WHAT YOU WILL DO
1. Return the passage from the self-love text word for word, beginning at the words "How are you" and stopping after "have for ourselves.".
2. Please translate this sentence from the self-love text into Spanish: "In coaching we get curious about the “voices” that are instructing us and commenting on our life."

SOURCE EXTRACT
[Begin]

We start by romancing ourselves

How are you actively creating and nurturing a relationship with yourself? 

During this month that primarily celebrates the love of couples, the love of partnership, the love of togetherness I have found myself swirling in new questions and examinations of the love we have for ourselves.

It’s such a common thing to gravitate our energy outward and pour resources into our relationships with others. Without setting up an either/or dynamic here, I am committed to amplifying the importance of growing a relationship with yourself. This month I found myself thinking about how likability might be at play in terms of the level of prioritization we give to our self-relationship.

What is the impact of wanting to be liked?

In the coaching and healing community there’s an on-going discussion of the potential for tension between wanting to be liked by others and your own values and desires. The simple impact of prioritizing being liked by others is that it can diminish your awareness of what you want for yourself. A recent post I saw on social media got me thinking about how striving for likability can also easily morph into people-pleasing. This post went so far to equate people-pleasing with self-abandonment. Woah! I don’t know about you, but the words “self-abandonment” certainly give me major pause and invite deep reflection.

In coaching we get curious about the “voices” that are instructing us and commenting on our life. The messages of “right” and “wrong” that dominate the ways we assess our lives. While part of coaching is trying to soften the binary-thinking in favor of more nuance (#greyarea), we also try to get clearer on what’s ours and not ours. And, as we are able, we release what isn’t our most aligned messaging to make space for what we truly want.

This work often leads us to other interesting domains such as the presence, persistence, and impact of external validation as well as the potential of putting energy into internal validation practices as a first step. What does it mean to validate ourselves?

[End]

(Data records)

[Begin]

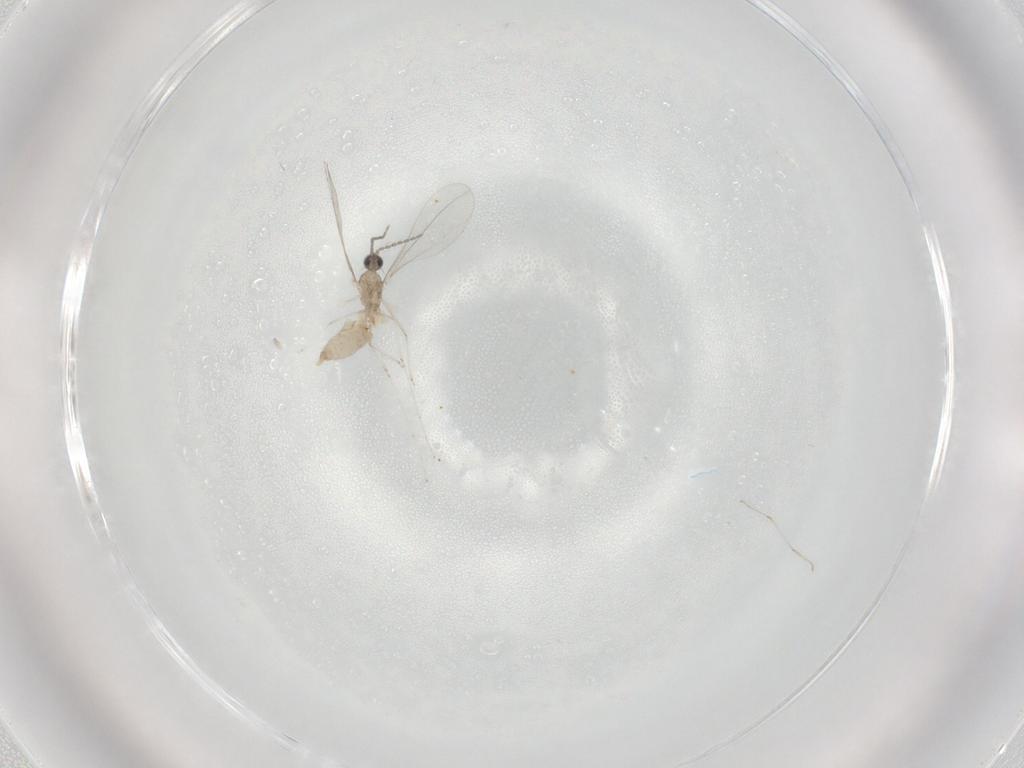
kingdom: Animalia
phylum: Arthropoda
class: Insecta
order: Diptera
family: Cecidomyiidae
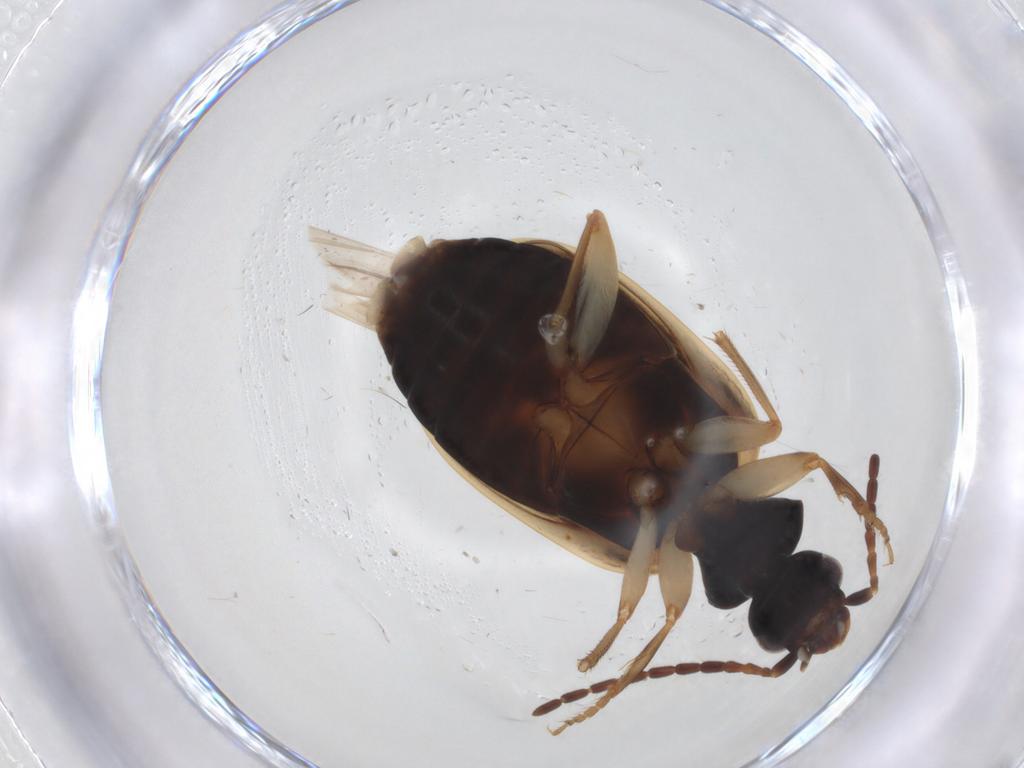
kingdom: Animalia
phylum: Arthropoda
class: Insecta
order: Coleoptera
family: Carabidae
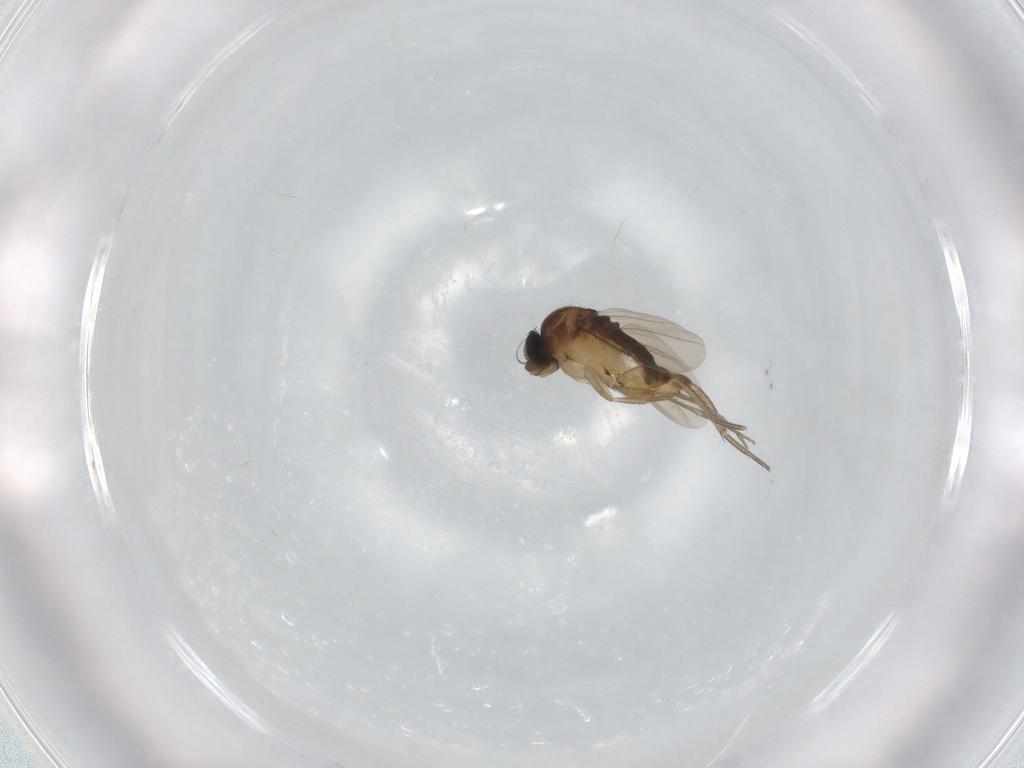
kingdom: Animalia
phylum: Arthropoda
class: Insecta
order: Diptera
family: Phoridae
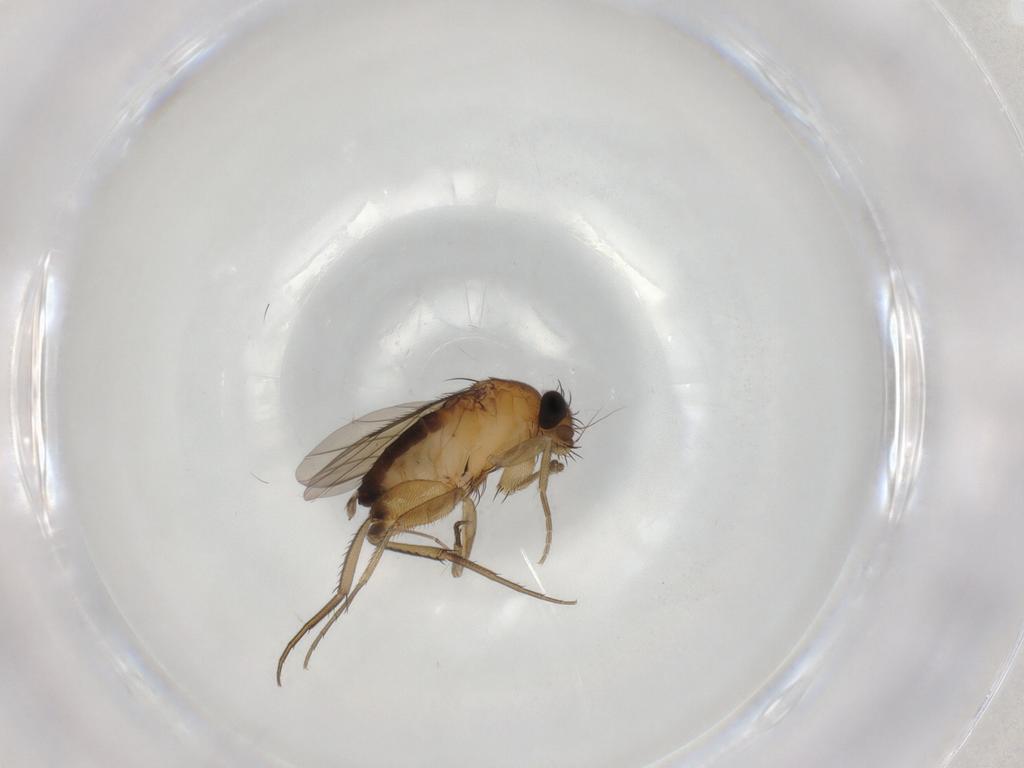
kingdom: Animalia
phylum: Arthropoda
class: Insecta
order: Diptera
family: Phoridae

[End]
[Begin]

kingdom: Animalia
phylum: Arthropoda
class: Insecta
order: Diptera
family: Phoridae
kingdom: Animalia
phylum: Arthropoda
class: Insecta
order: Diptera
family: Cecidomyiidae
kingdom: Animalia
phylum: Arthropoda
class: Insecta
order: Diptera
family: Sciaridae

[End]

ANSWER SET
1.
How are you actively creating and nurturing a relationship with yourself? 

During this month that primarily celebrates the love of couples, the love of partnership, the love of togetherness I have found myself swirling in new questions and examinations of the love we have for ourselves.

2. En el coaching sentimos curiosidad por las «voces» que nos dan instrucciones y comentan nuestra vida.